DOCUMENT SEGMENT:
____

In 1717, Peter replaced Muscovy’s numerous and bulky governmental departments with new agencies, called colleges. Originally nine in number, the colleges were councils that served as the main agencies of the newly structured government, dealing with such matters as foreign affairs, justice, and commerce. The group leadership of each agency was meant to provide a variety of opinion and to deter corruption. Town government also underwent major reform. In 1699 control of the cities was shifted from appointed governors to locally elected officials. Intended to stimulate the initiative and activity of the townspeople, the reform failed in practice because of local ignorance. An even greater failure was provincial reform, again very progressive and ambitious but totally unrealistic at the time. Peter divided the country into 50 provinces, for which he established a vast bureaucracy. A governor headed each province and answered to the Senate. The system provided more uniformity, yet corruption and confusion thrived within the new bureaucracy11.
Despite his failure at the government, Peter was more effective at changing the structure of the Russian Orthodox Church. His reforms were influenced especially by church-state arrangements in the Lutheran states of Northern Europe. In 1721 a Holy Synod, or religious college, of 10, and later 12, clerics replaced the patriarch at the head of the Orthodox Church. A secular official, a ober-procurator (government official), was appointed to supervise the synod for the ruler. Although the emperor acquired no authority on questions of faith, the reform enabled the government to exercise control over church organization, possessions, and policies.

____

EXERCISE DATA:
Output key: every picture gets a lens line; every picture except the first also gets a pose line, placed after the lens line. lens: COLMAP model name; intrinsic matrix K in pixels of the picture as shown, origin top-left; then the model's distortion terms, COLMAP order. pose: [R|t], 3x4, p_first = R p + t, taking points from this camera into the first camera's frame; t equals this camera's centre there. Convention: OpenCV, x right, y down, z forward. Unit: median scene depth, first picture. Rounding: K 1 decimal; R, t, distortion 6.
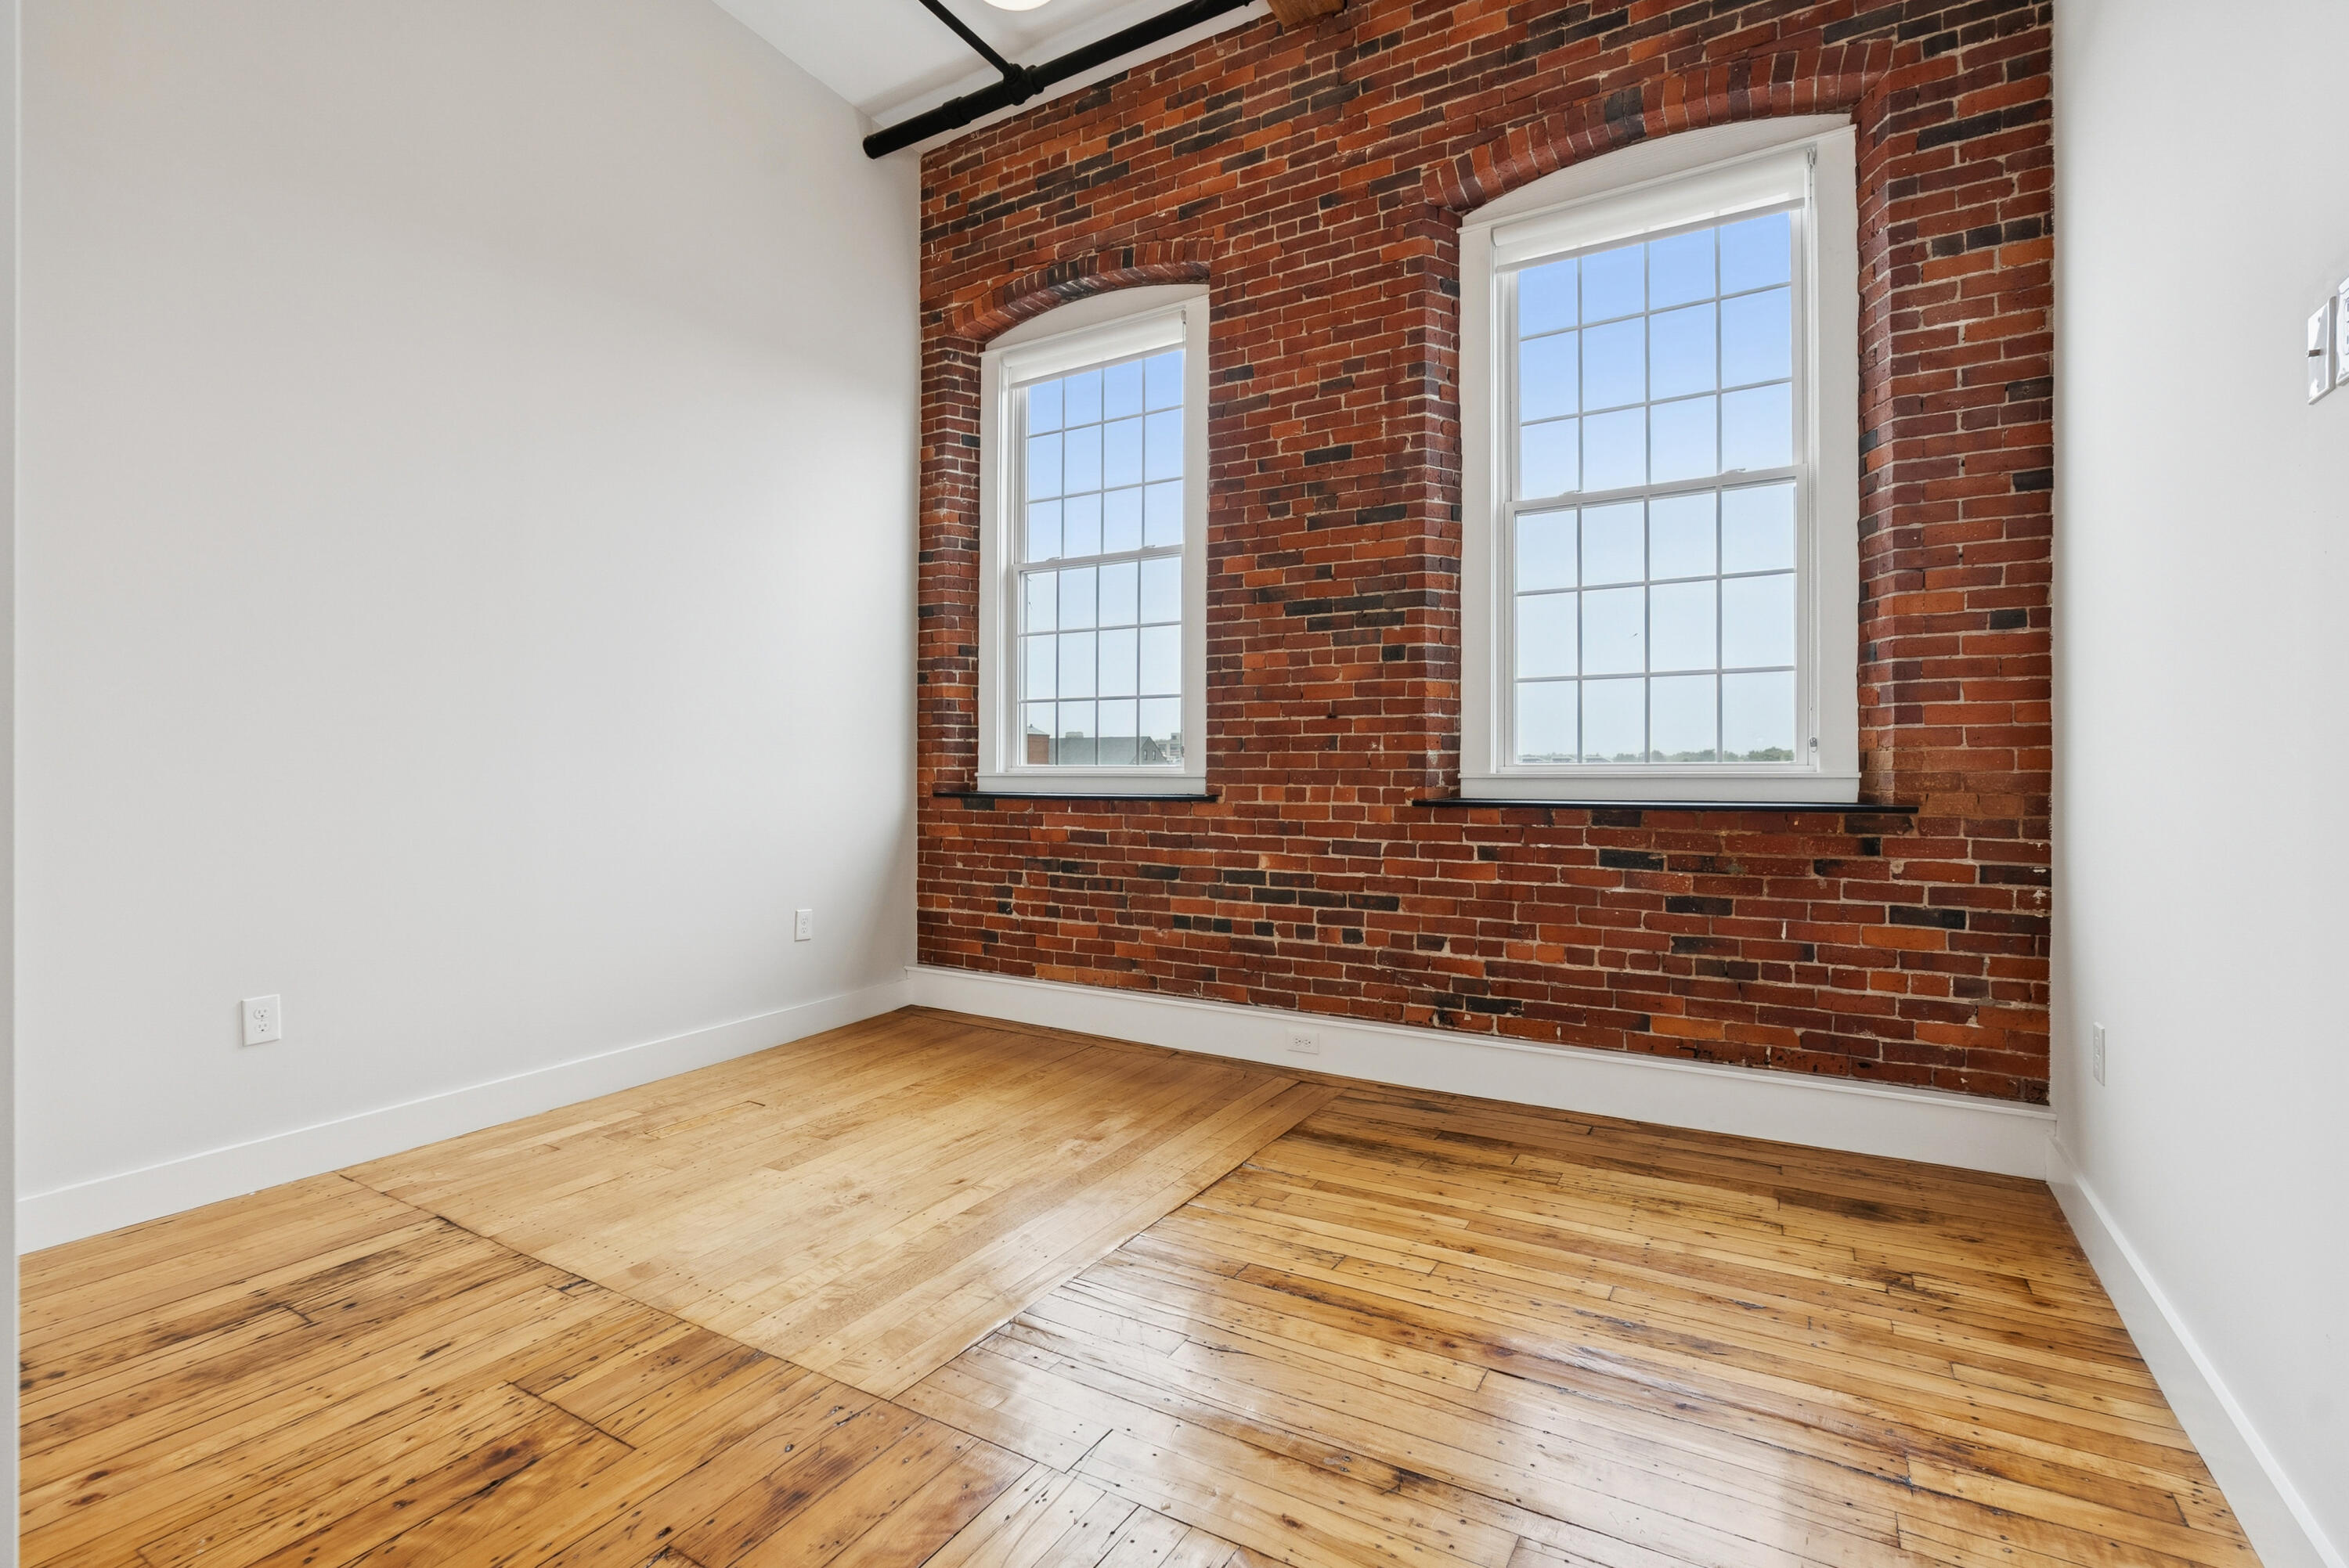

____

EXERCISE A:
Answer these questions from the passage on Peter's reforms, one per line:
(i) In what year did Peter replace Muscovy's governmental departments with colleges?
(ii) Into how many provinces did Peter divide the country?
(iii) What replaced the patriarch at the head of the Orthodox Church in 1721?
EXERCISE B: Reproduce the part of the passage on Peter's reforms between "Despite his failure" and "possessions, and policies.", inclusive.

WRITTEN ANSWER A:
(i) 1717
(ii) 50
(iii) A Holy Synod, or religious college, of 10 and later 12 clerics

WRITTEN ANSWER B:
Despite his failure at the government, Peter was more effective at changing the structure of the Russian Orthodox Church. His reforms were influenced especially by church-state arrangements in the Lutheran states of Northern Europe. In 1721 a Holy Synod, or religious college, of 10, and later 12, clerics replaced the patriarch at the head of the Orthodox Church. A secular official, a ober-procurator (government official), was appointed to supervise the synod for the ruler. Although the emperor acquired no authority on questions of faith, the reform enabled the government to exercise control over church organization, possessions, and policies.